With the creation of the Diversity and Inclusion Committee within the business, different sub-groups were established to focus on the ongoing empowerment and training of staff.

These sessions alongside other engagement programs led to a positive culture that far exceeds industry standards. PSO Manila’s 2022 engagement survey shows engagement is at 86% and is in the 98th percentile for Culture of Engagement, 96th percentile for Strategic Alignment, 97th for Manager Execution, and 96th for Manager Motivating and Relating.

High engagement has its advantages according to Ms Snowdon, “We know our highly engaged team translates to less recruitment fees, reduced percentage of agents in training, and higher quality and more efficient outputs.”

Social Commitment

PSO Manila invests in activities and initiatives that demonstrate a genuine interest to improve the lives and conditions of people within and outside the organization.

“This is the second year of our Pepper Giving program. It brings to life PSO Manila’s community and charitable initiatives in the Philippines. The program is run by passionate volunteer employees,” says Ms Snowdon.

The committee is governed by the Global Pepper Giving policy framework that ensures clear direction for Pepper’s charitable and community ventures. The committee has three main principles that govern all decisions and initiatives. First, to support organizations that work to provide the social necessities of life including housing and shelter, transport, education, and a means of earning a living. Secondly, Pepper will work with organizations that are seeking a different pathway to help others who are underserved by traditional support structures. And lastly, support is provided to inspire innovation and courage amongst those in need to find different pathways to achieve their goals, explains Ms Snowdon.

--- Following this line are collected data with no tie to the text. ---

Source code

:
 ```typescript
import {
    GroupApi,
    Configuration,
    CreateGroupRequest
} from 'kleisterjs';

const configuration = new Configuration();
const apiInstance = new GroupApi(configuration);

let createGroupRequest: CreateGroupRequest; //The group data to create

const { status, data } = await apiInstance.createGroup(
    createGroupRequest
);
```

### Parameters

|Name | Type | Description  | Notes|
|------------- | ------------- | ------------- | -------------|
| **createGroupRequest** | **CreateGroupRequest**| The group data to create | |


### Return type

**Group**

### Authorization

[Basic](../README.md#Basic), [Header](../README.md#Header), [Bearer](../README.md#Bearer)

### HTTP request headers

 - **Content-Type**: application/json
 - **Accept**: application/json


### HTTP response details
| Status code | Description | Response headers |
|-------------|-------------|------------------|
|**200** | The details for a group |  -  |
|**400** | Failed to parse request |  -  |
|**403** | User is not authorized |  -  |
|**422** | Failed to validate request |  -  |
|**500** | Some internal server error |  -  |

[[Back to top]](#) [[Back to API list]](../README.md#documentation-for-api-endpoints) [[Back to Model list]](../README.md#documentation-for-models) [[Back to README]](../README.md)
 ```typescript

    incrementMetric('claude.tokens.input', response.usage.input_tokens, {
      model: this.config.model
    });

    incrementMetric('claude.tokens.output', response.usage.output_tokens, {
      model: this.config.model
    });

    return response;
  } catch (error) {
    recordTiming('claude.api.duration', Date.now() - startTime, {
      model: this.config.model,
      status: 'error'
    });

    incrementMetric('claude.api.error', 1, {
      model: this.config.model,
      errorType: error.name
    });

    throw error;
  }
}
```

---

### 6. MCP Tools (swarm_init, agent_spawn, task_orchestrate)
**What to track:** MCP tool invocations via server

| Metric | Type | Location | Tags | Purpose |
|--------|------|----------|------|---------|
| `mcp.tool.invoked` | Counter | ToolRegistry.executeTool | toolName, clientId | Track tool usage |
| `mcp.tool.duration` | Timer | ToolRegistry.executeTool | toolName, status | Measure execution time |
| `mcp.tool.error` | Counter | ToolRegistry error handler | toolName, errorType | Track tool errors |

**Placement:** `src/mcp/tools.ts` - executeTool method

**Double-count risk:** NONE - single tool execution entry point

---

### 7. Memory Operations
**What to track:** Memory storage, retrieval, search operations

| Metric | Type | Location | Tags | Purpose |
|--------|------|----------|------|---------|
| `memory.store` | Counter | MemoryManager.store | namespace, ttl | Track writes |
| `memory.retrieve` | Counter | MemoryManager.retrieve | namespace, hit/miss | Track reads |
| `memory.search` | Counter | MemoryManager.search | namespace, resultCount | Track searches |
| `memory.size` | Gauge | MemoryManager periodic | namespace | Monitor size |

Business performance and growth

Despite the ongoing uncertainty of the economic impacts of COVID-19, PSO Manila has continued to drive growth across all areas, finding new opportunities to build on the foundations of success and delivering a broad range of shared services.

Where other companies experienced a downturn during the pandemic, PSO Manila challenged the accepted, and continued to invest in their service and product offering. The group experienced a 200% growth in headcount since 2020. Through diversifying their service and product offering, the business has achieved great success and sustainable growth.

“We don’t just aim to meet Service Level Agreements, for us it’s about exceeding those expectations. We educate our agents, so they understand the role that the tasks they complete have in the end-to-end process. This includes customer impact and awareness of dependencies on and outcomes of the tasks they undertake,” she says.